Bridge of Spies
In some ways, Bridge of Spies was just what I expected and hoped it would be, based on having seen the trailer in the movie theatre. However, this did not in any way impinge upon the deep resonance and powerful impact of the film. Bridge of Spies is exciting, intense, well-written and well-acted. But more than these, more than anything else, it is powerful. And this power resounds from the movie’s setting of 1957 into our own age.
Put simply, Bridge of Spies (as suggested by the title) is an espionage thriller. And don’t worry if you’re fond of literal meaning: there is, in fact, an actual bridge that plays a crucial role in the movie. More specifically, Bridge of Spies centres around the efforts of Jim Donovan (played by Tom Hanks), who, despite being only an insurance lawyer, is asked to defend a Soviet spy caught on American soil. From there, the proceedings transform into a tense hostage negotiation, concerning a young American pilot shot down in Soviet Russia.
There are so many things that are fascinating about this movie. First of all, the historical period is dramatized with vivid force. Beginning in Brooklyn, New York, the paranoia and fear culminating at the height of the Cold War are palpable, buzzing in the air as nameless people hasten down the street. The opening scene of the movie is, in my mind, brilliant. It begins with a man alone in a room who is painting a picture, and the silence is profound. From there, we find ourselves in an opposite environment: a crowded subway full of people jostling one another as they move towards their destination, and then suddenly several men break through the masses and run across the platform in the midst of some urgent search.
Maybe these preliminary descriptions give you a sense of what might be going on, but there is neither certainty nor clarity in this information, and these unfinished sentences are all the viewer is given as well (at least at first). I love this way of dropping the audience into the middle of the action, without providing explicit content to navigate the world of the movie. Instead we must experience the silence and then, conversely, noise, hearing the sounds of ordinary life and of movement and feeling all the weight of the place before learning of the particulars.
As the movie progresses, it becomes clear that the real conflict is between different nations and different ways of life. At least, this is what it seems to be. Yet for Jim Donovan, there is a greater issue at hand. For Donovan, the issue is life and its value. What gives a life its value? Is there a time when this value must be overlooked in order to achieve some common good or to secure a certain end? Is it possible for this fundamental value to transcend national boundaries?
For Donovan, the answer to the latter question is deeply ingrained in his being and written in an ethical code he believes to be at the heart of the American way of life more than any other means or end: “Every person matters.” Donovan’s task to represent the Soviet spy is intended only as a parade of justice, to give the appearance of equal treatment along an inevitable track to conviction.

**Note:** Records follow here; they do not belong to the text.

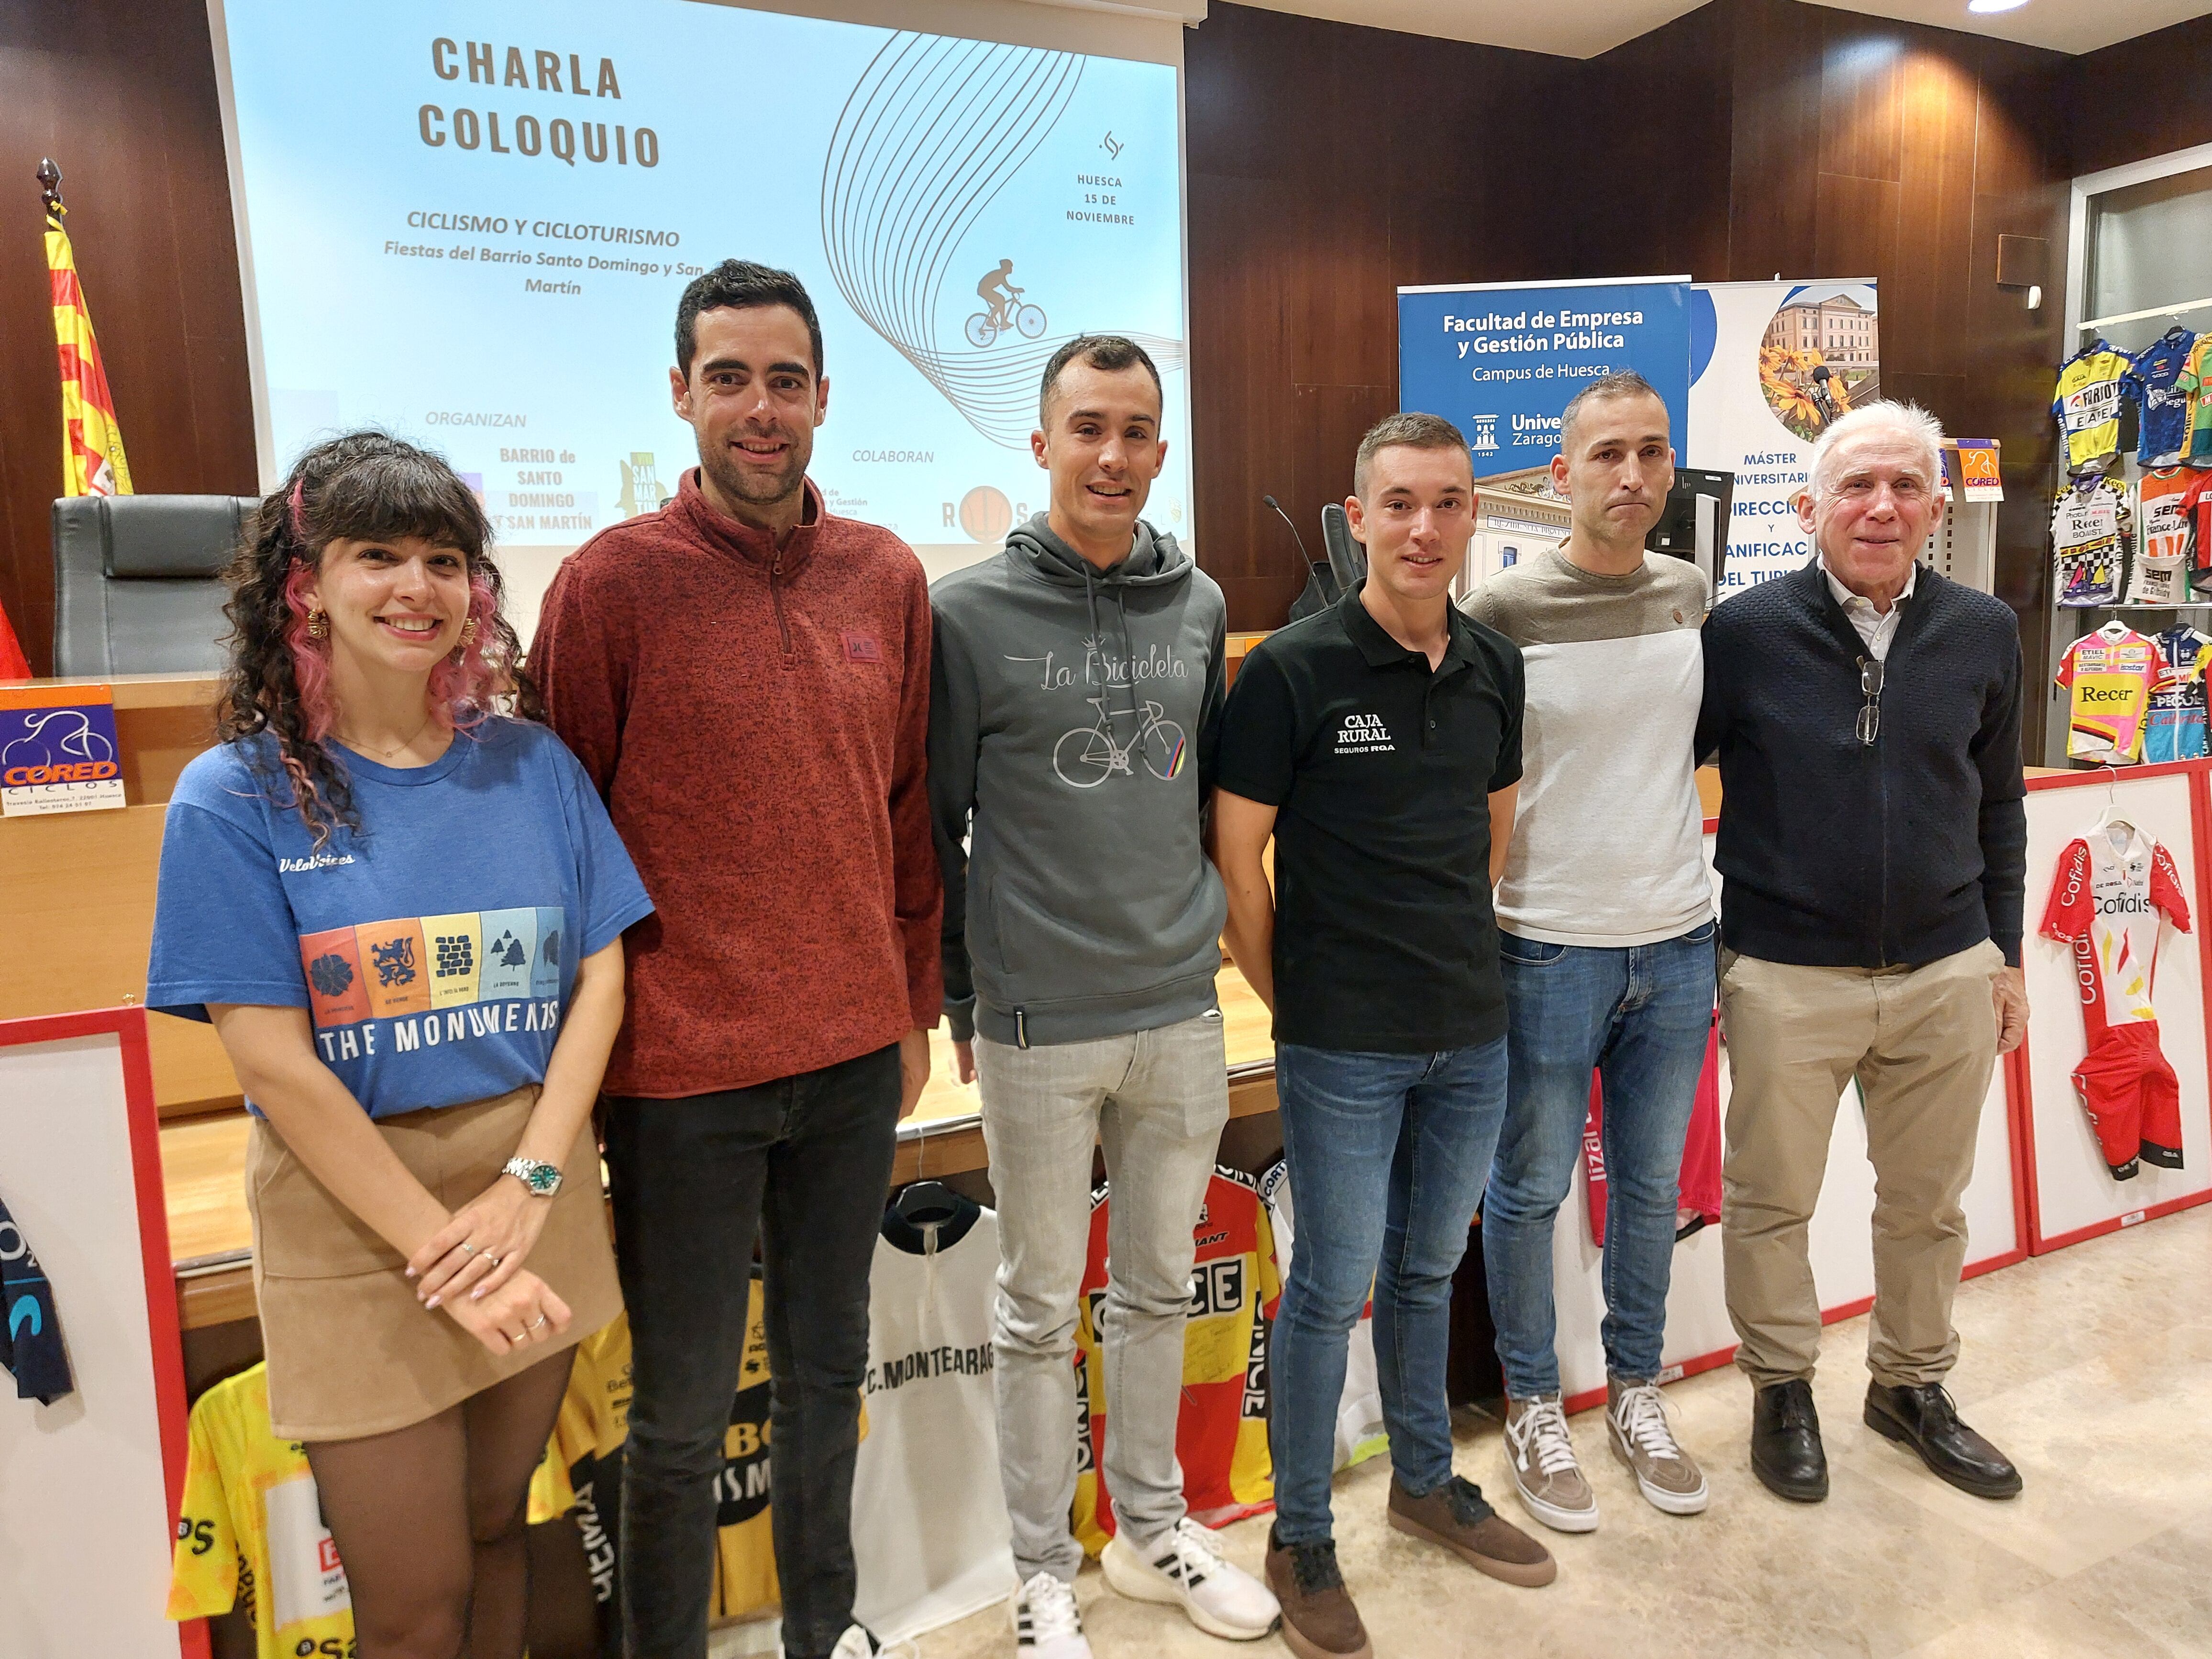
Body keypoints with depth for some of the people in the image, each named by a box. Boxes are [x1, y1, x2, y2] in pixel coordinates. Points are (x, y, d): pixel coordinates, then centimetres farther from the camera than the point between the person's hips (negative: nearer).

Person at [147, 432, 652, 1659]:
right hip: (352, 1218, -2)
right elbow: (273, 1062, -12)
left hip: (535, 1191, 3)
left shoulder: (531, 764, 1)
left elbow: (599, 974, -1)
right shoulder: (235, 797, -8)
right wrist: (446, 1253, -15)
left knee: (496, 1526, 20)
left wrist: (524, 1188, -12)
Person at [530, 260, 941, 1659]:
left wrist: (915, 1008, 12)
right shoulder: (613, 579, -7)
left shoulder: (889, 577, 4)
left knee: (829, 1370, 20)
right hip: (682, 1070, -4)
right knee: (683, 1412, 11)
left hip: (855, 1053, 4)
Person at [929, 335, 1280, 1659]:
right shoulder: (971, 613, -8)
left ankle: (1153, 1527, 40)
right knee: (1044, 1310, 11)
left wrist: (1196, 933, 13)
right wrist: (965, 999, 1)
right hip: (1040, 1029, -4)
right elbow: (933, 825, -3)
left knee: (1160, 1289, 19)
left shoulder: (1201, 603, 5)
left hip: (1183, 1013, 4)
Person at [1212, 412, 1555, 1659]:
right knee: (1334, 1287, 5)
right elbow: (1238, 856, -8)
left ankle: (1427, 1481, 42)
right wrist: (1295, 1004, -3)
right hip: (1343, 1048, -5)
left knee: (1429, 1267, 21)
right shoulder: (1293, 671, -12)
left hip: (1472, 1038, 5)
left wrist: (1470, 967, 12)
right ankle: (1302, 1539, 26)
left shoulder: (1495, 669, 4)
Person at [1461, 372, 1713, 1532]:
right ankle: (1533, 1406, 29)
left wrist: (1707, 915, 16)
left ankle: (1635, 1391, 37)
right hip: (1549, 947, -4)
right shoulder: (1504, 610, -10)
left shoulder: (1691, 597, 5)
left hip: (1678, 944, 5)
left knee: (1652, 1186, 17)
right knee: (1531, 1190, 9)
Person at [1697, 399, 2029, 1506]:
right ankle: (1782, 1388, 32)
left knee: (1928, 1203, 17)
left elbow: (1999, 806, 12)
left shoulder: (1983, 634, 3)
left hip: (1945, 974, 3)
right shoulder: (1744, 631, -8)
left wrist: (2006, 957, 12)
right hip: (1785, 976, -3)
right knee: (1770, 1199, 10)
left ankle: (1910, 1385, 39)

The tension between appearance and reality looms large over the movie as a whole and lends itself to interesting and relevant discussion. Throughout the story, there are many displays of media pressure and popular opinion, of people from all different camps propagating their own agendas. There are people seen by some as heroes and reviled by others. There are people who we, as viewers with knowledge of their private actions, might acknowledge as good and noble, who are without friend or ally. Yet this burning injustice is resolved calmly by Donovan when, at one point in the film, he says: “It doesn’t matter what people think. You know what you did.”
There is another line spoken by a different character which also resonates with me in this regard: “I acted honourably. I think they know that. But sometimes people think wrong. People are people.”

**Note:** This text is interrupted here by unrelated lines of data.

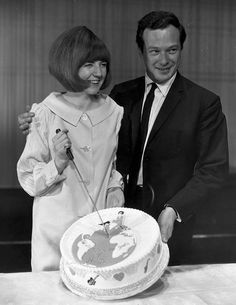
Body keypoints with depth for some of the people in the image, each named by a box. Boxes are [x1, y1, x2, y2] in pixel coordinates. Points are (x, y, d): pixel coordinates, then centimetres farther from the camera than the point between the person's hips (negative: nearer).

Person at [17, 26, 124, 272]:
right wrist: (57, 163, -22)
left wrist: (115, 213, 2)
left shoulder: (114, 112, 2)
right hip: (56, 232, -3)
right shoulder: (46, 115, -9)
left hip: (101, 228, 3)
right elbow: (28, 181, -5)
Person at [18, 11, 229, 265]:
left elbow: (213, 168, -8)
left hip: (170, 224, -3)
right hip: (120, 210, 3)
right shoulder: (122, 94, 5)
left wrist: (173, 210, -19)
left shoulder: (205, 103, -7)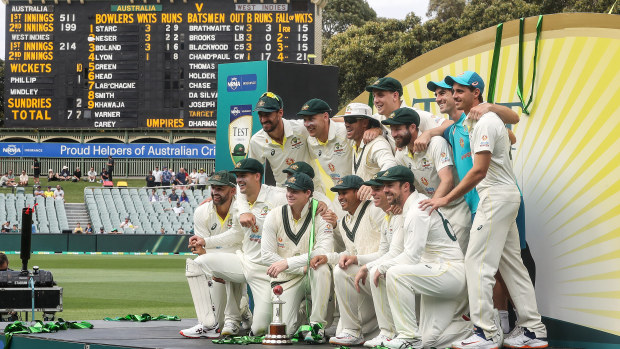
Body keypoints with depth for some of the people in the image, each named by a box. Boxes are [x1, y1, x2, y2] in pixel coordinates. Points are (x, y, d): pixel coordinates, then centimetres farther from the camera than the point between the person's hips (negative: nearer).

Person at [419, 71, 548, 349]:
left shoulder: (484, 123, -15)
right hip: (507, 195, 11)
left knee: (477, 262, -12)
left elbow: (479, 171, -21)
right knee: (511, 263, 11)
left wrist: (446, 199, -19)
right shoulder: (481, 119, 16)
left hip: (496, 195, -11)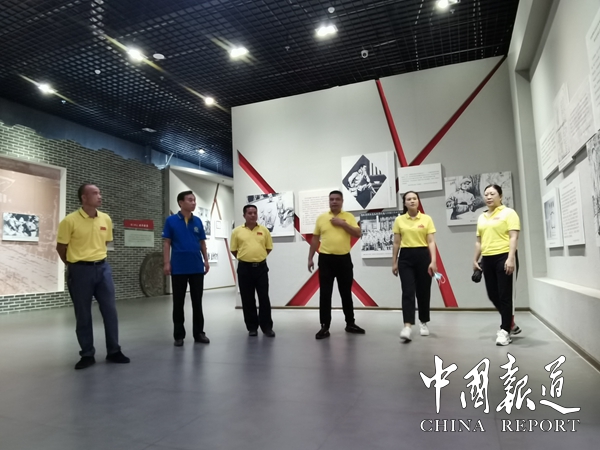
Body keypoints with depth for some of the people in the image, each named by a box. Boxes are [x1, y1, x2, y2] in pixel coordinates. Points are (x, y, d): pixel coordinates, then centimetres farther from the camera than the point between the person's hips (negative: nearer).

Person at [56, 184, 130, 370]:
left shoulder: (106, 219, 4)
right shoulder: (70, 220, -10)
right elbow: (61, 247, 0)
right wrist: (74, 265, 10)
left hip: (103, 268, 4)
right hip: (80, 270, -4)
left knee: (110, 310, 6)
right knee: (83, 314, 5)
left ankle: (113, 351, 19)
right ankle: (87, 354, 19)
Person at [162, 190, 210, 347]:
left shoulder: (198, 221, 8)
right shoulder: (171, 220, -2)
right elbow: (166, 243, -3)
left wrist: (206, 260, 6)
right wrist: (166, 263, -10)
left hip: (197, 268, 3)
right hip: (178, 268, -3)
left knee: (197, 301, 8)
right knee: (178, 303, 5)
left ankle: (199, 333, 17)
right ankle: (179, 335, 16)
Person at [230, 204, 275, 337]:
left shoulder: (264, 230, 4)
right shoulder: (237, 231, 1)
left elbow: (269, 247, 10)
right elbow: (234, 250, 6)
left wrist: (259, 257, 9)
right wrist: (245, 257, 8)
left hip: (261, 267, 1)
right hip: (244, 268, 0)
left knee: (264, 298, 2)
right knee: (247, 299, 6)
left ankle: (267, 327, 12)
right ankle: (252, 327, 18)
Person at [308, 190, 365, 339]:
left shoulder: (349, 217, 4)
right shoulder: (321, 218, 5)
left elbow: (358, 233, -6)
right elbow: (315, 239, 9)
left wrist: (342, 223, -15)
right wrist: (310, 258, 5)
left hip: (344, 259, 0)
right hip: (326, 259, 0)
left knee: (346, 293, 10)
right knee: (325, 294, 0)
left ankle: (350, 323, 24)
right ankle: (325, 326, 7)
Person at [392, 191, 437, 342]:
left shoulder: (427, 219, 1)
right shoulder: (399, 220, 4)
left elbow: (431, 242, -3)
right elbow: (396, 243, 7)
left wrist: (433, 261, -13)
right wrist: (394, 262, 4)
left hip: (423, 256, 0)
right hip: (406, 257, 0)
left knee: (423, 292, 8)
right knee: (408, 291, -9)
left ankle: (424, 323, 26)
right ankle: (407, 326, -14)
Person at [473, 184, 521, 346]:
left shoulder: (508, 213, -2)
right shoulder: (481, 218, 16)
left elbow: (513, 237, -10)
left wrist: (510, 258, -20)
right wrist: (475, 260, 15)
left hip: (504, 258, -6)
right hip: (487, 260, 6)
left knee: (505, 295, -2)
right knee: (493, 295, 10)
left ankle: (505, 330, 9)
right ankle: (511, 324, 30)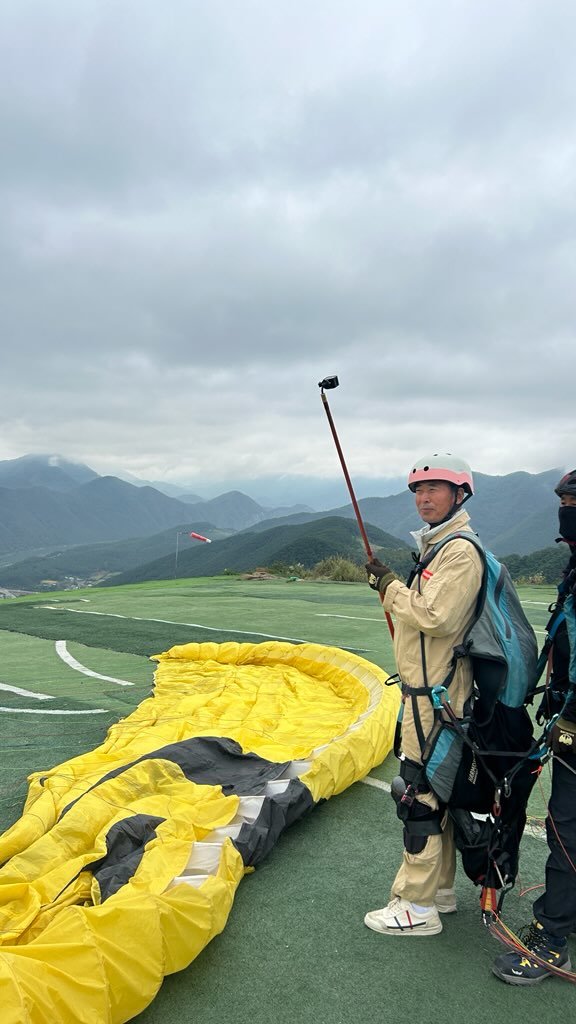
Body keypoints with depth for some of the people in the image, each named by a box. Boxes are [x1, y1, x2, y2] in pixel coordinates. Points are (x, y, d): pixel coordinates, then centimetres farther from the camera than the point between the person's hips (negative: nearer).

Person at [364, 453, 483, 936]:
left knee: (420, 795, -3)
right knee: (435, 791, 17)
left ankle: (417, 905, 9)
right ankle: (441, 889, 31)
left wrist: (390, 586, -16)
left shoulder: (460, 550, -17)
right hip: (426, 689, 10)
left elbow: (436, 617, -25)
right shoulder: (438, 546, 15)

This humble acceptance of human error and prioritization of truth over external approval affirm the value of human life (all human life) amidst the tangled and often inseparable webs of appearance and reality, truth and lies, hatred and love. Humans are imperfect and will always be so, but their value is based neither on how well they can perform nor on how they are perceived by others.
I’d like to close this review by touching on the Russian phrase “stoikiy muzhik,” which is given in the film as the equivalent of “standing man.” In other words, the “stoikiy muzhik” is someone who bears and endures suffering even if it is not justly deserved and continues to stand for truth, based on a conviction that is firmer than the changing tides of public opinion. And here I think of St. Thomas More, who was beheaded for standing firm, in his unwillingness to violate his conscience in order to approve of the divorce of King Henry VIII. More died, in his own words, “the king’s faithful servant, but God’s first.” In “A Man for All Seasons,” Robert Bolt’s excellent play on the life and death of More, the character of More explains his steadfastness and the inviolability of conscience:
“I neither could, nor would rule my King. But there’s a little… little, area… where I must rule myself. It’s very little- less to him than a tennis court.”
And then the consequences of abandoning one’s conscience: “When statesmen forsake their own private conscience for the sake of their public duties, they lead their country by a short route to chaos.”
There are times in each of our lives when we are called to be the “stoikiy muzhik,” to ask what is sacred in life and what exists which cannot be compromised. Let us have the courage to stand firm for the value of life and for the freedom of conscience, even when others will not.